MS FrontPage

DHTML: Adding Interactivity

The average Web surfer has clicked through thousands of Web pages. Your visitors have seen it all, and getting them to notice your site and its content can be a challenge. One trick still seems to grab the attention of even the most jaded reader: action.

FrontPage lets you animate page elements in response to visitors' clicks and the pages they visit. For instance, if a mouse passes over a button, you can make the button pop up and become 3-dimensional. Or if a visitor clicks on the name of a neighborhood poof!a map of the area can suddenly appear out of nowhere.

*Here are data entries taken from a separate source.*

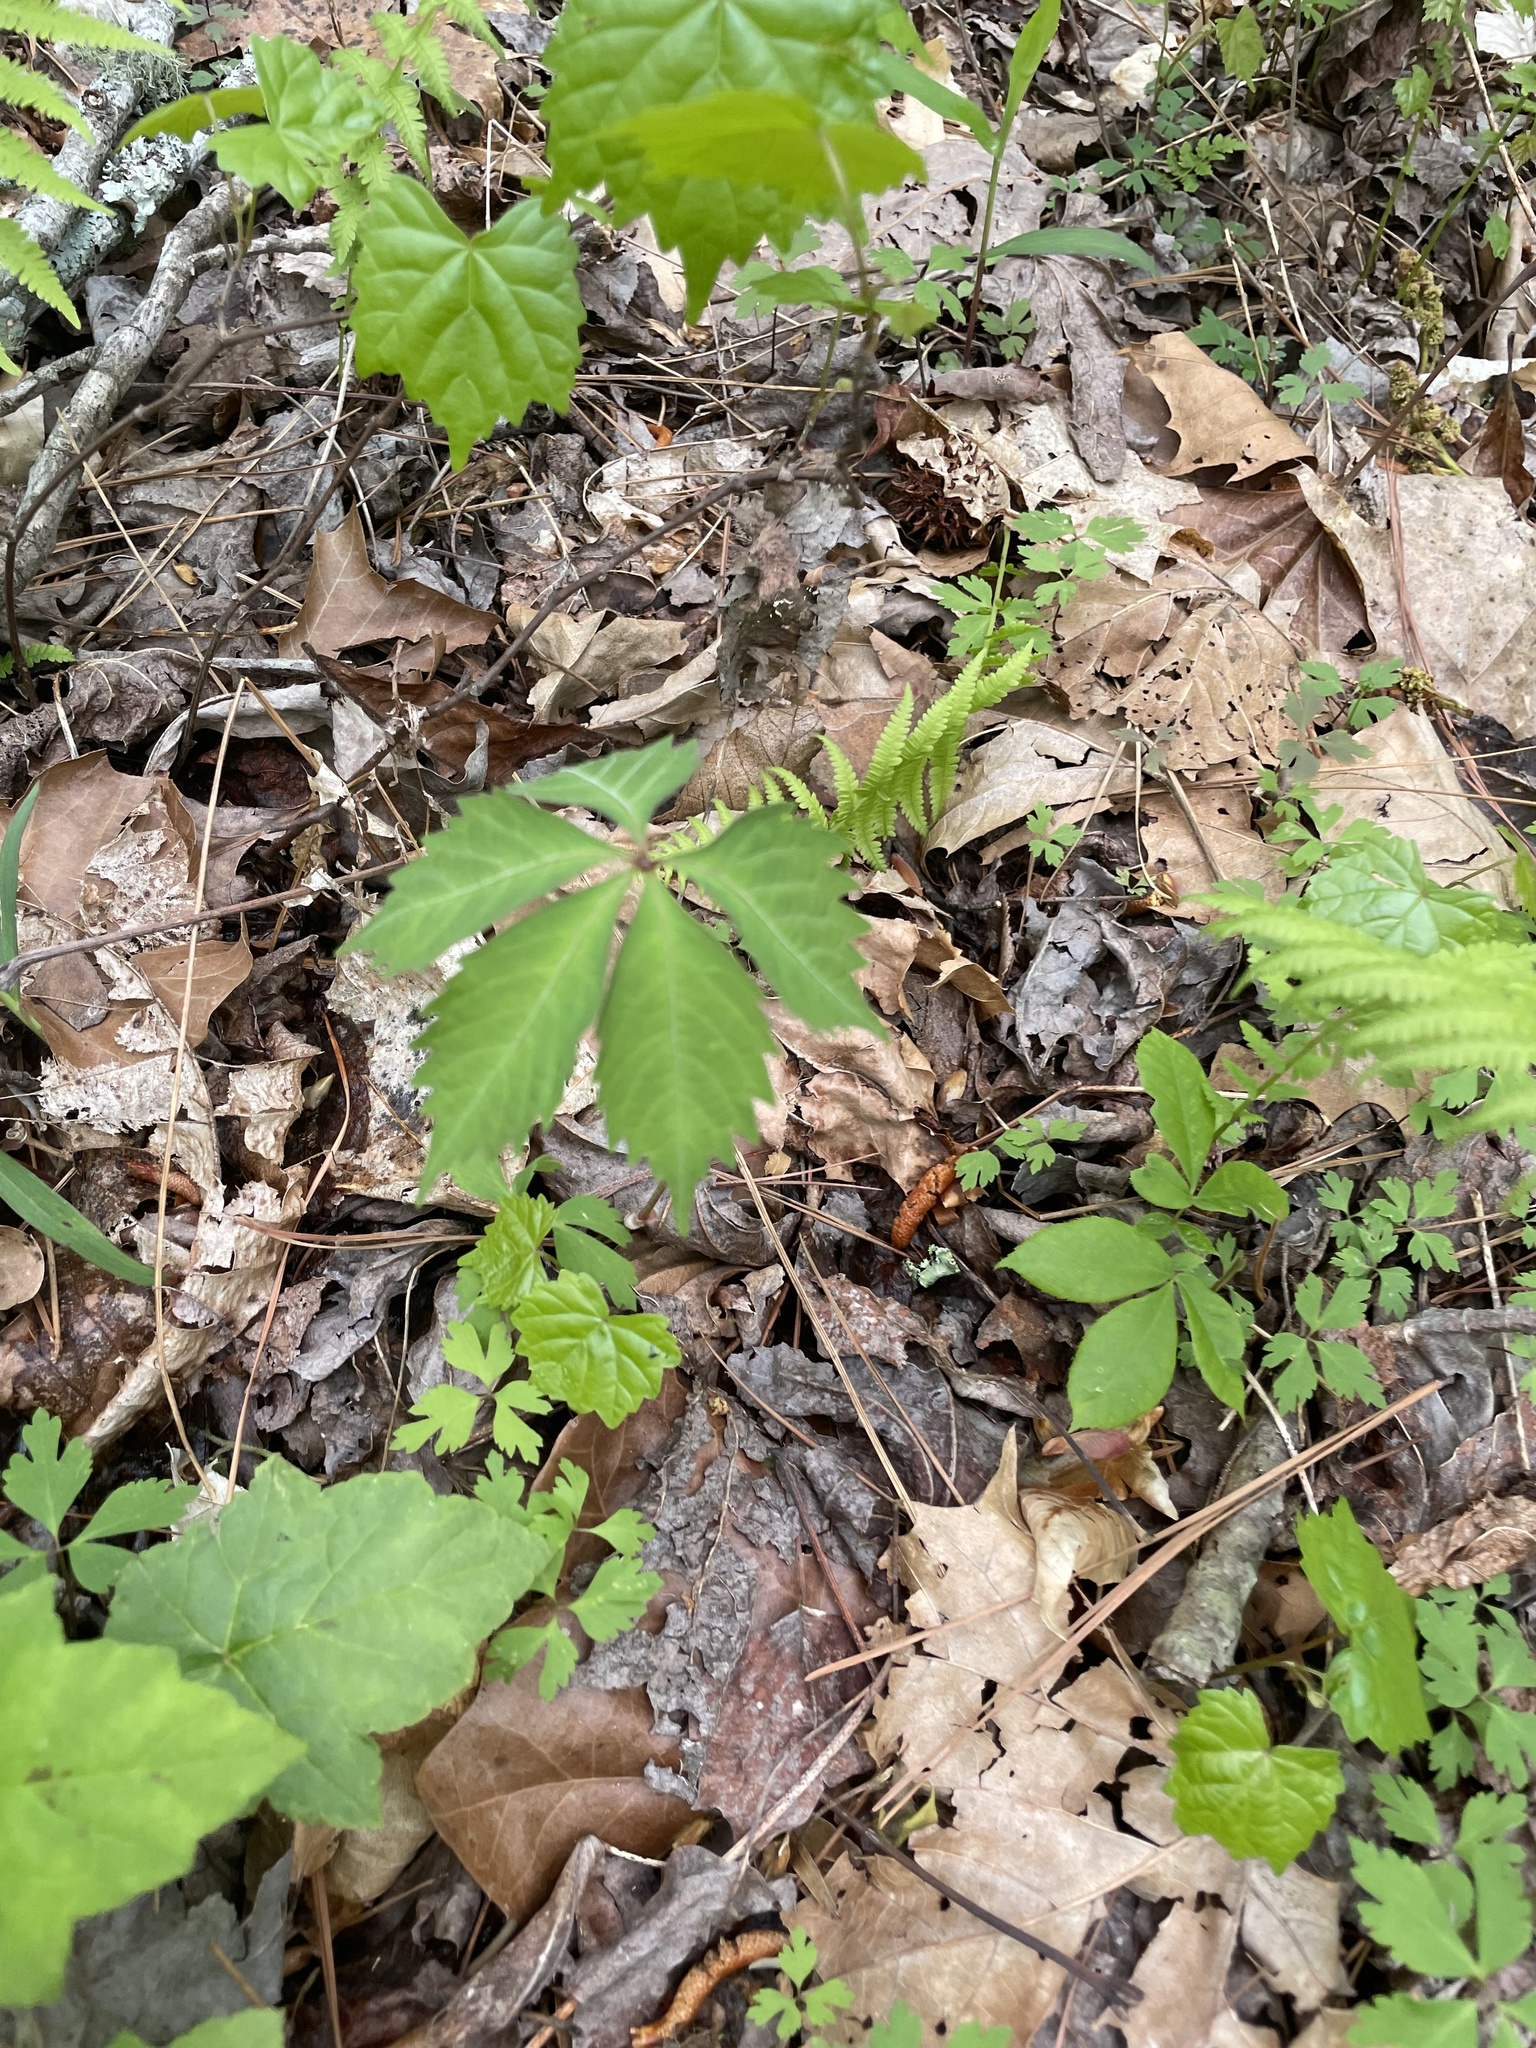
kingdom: Plantae
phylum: Tracheophyta
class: Magnoliopsida
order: Vitales
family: Vitaceae
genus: Parthenocissus
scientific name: Parthenocissus quinquefolia
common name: Virginia-creeper
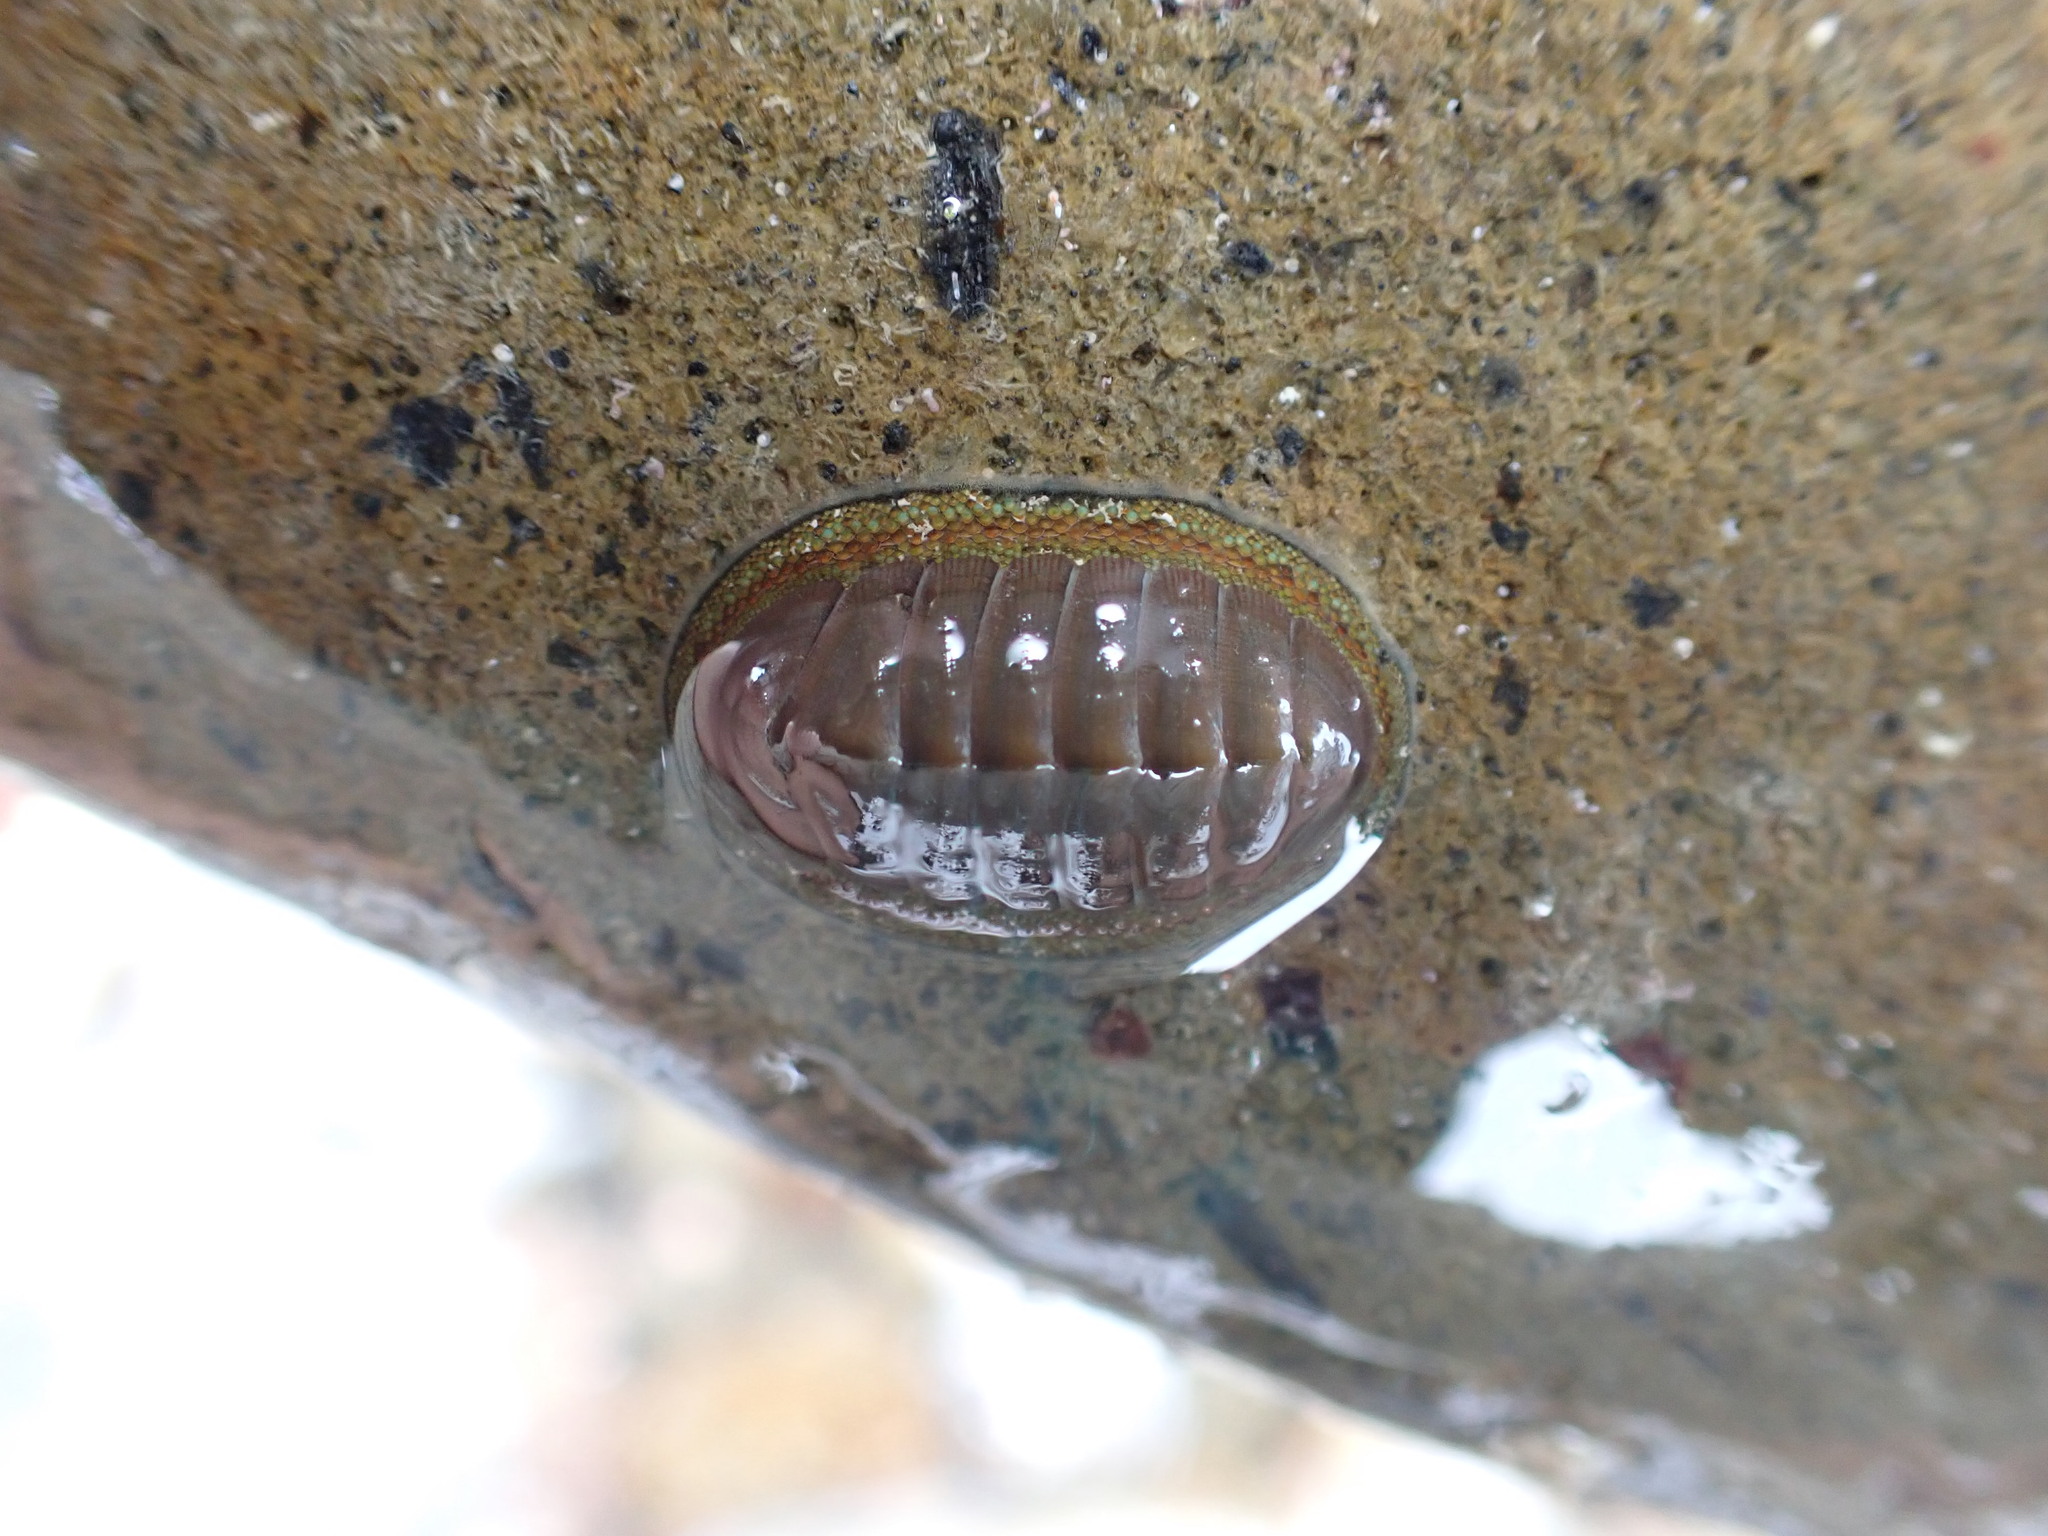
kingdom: Animalia
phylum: Mollusca
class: Polyplacophora
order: Chitonida
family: Chitonidae
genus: Chiton
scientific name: Chiton glaucus
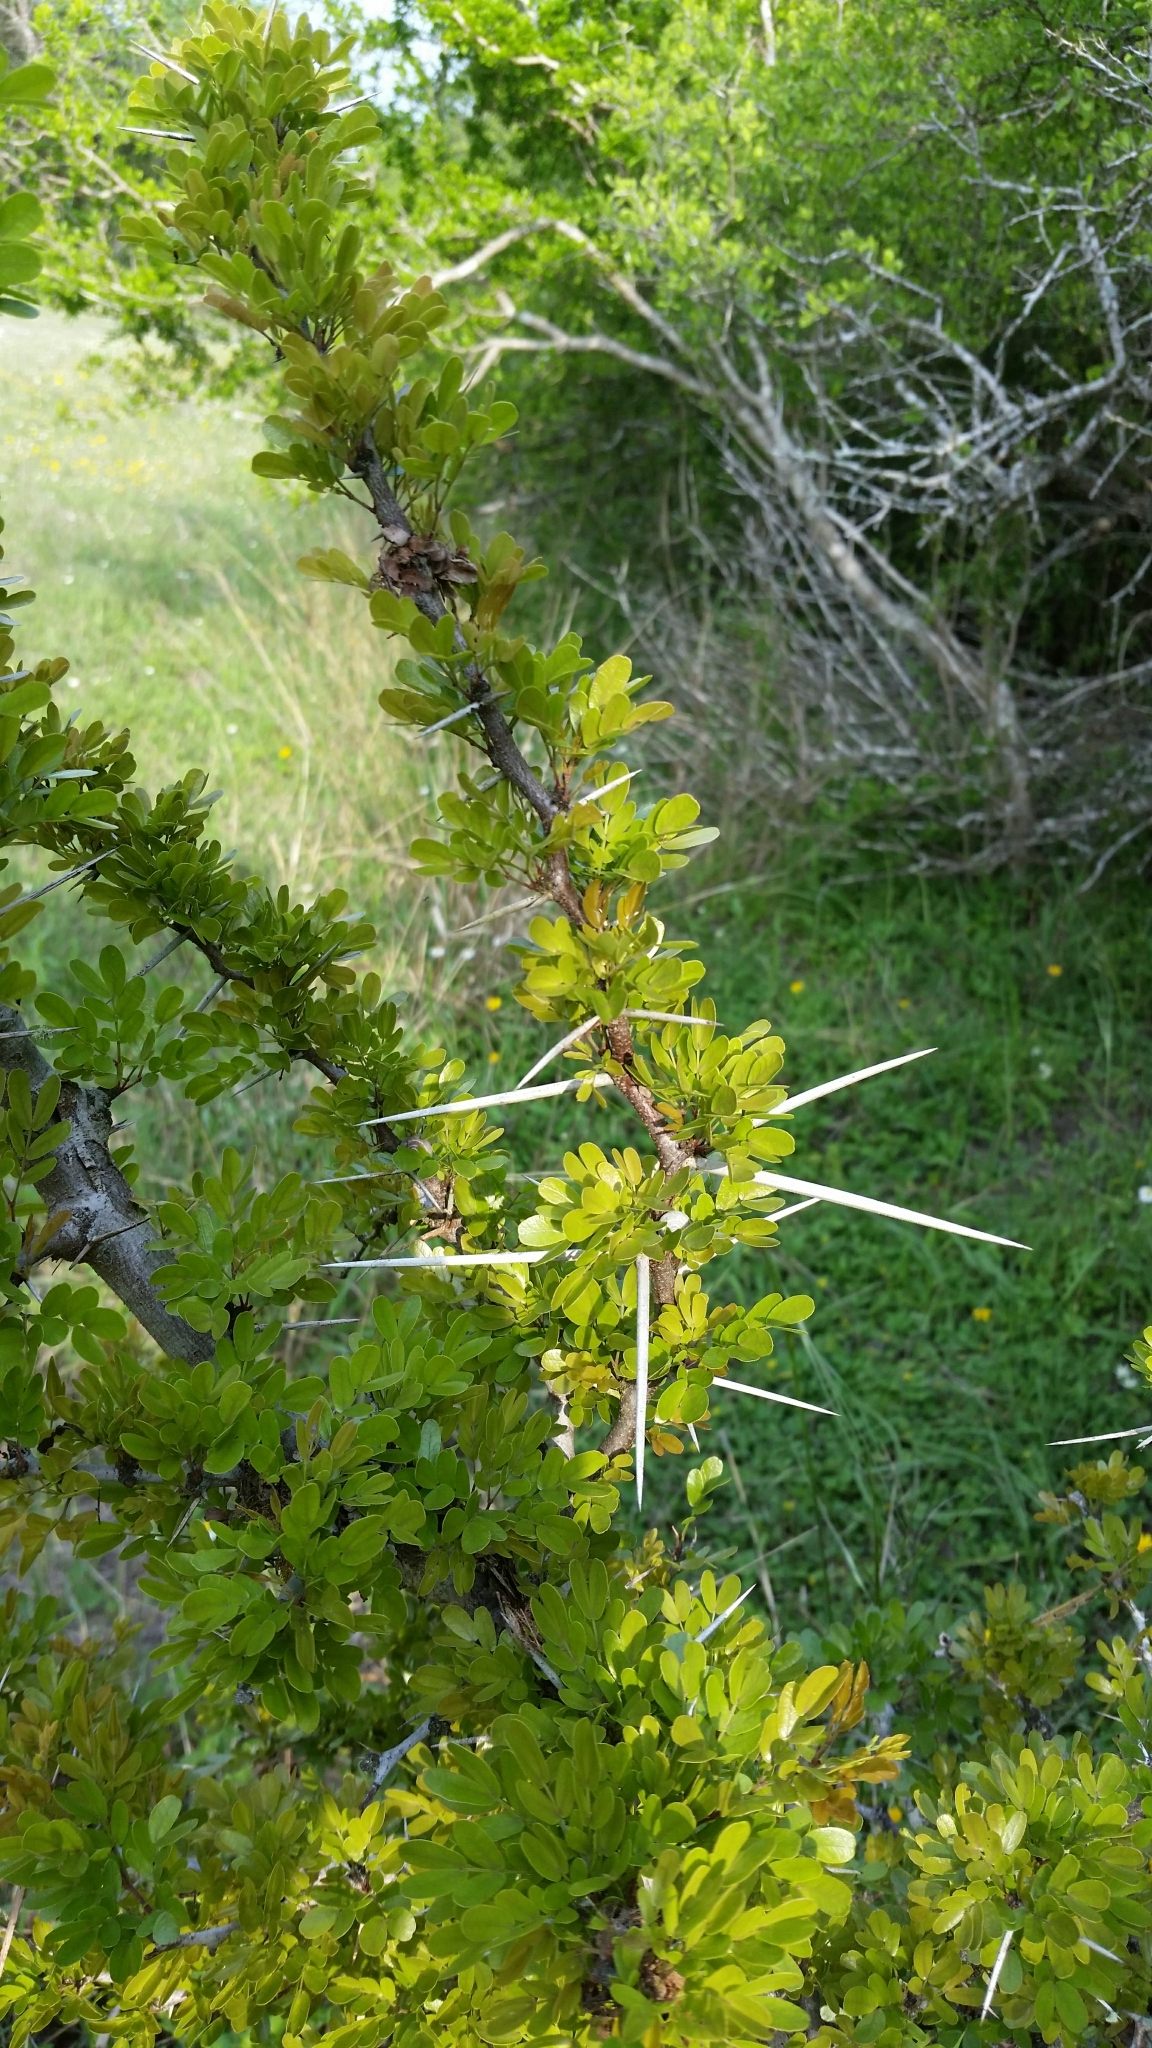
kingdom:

FrontPage makes it easy to bring your pages to life. Animating Web elements used to require complex scripting, but once again, FrontPage saves you from all that by providing you with easy-to-use dialog boxes.

In this tutorial, you'll learn how to create rollover buttons, cascading menus, play sounds, and display pop-up windows and messages. You can even automatically reroute your visitors to a different Web page. You'll learn to do all these things with FrontPage DHTML (short for Dynamic HTML) effects and behaviors. At the end of the tutorial, you'll put all these skills to work with a tutorial that helps you create one of those slick, cascading drop-down menus that you see on really professional-looking Web sites.

Tip: Use the animation and interactive behaviors presented in this tutorial with care. Overloading your viewers is a big danger here. Too much movement on a site distracts people from the point you're trying to make and can even annoy them.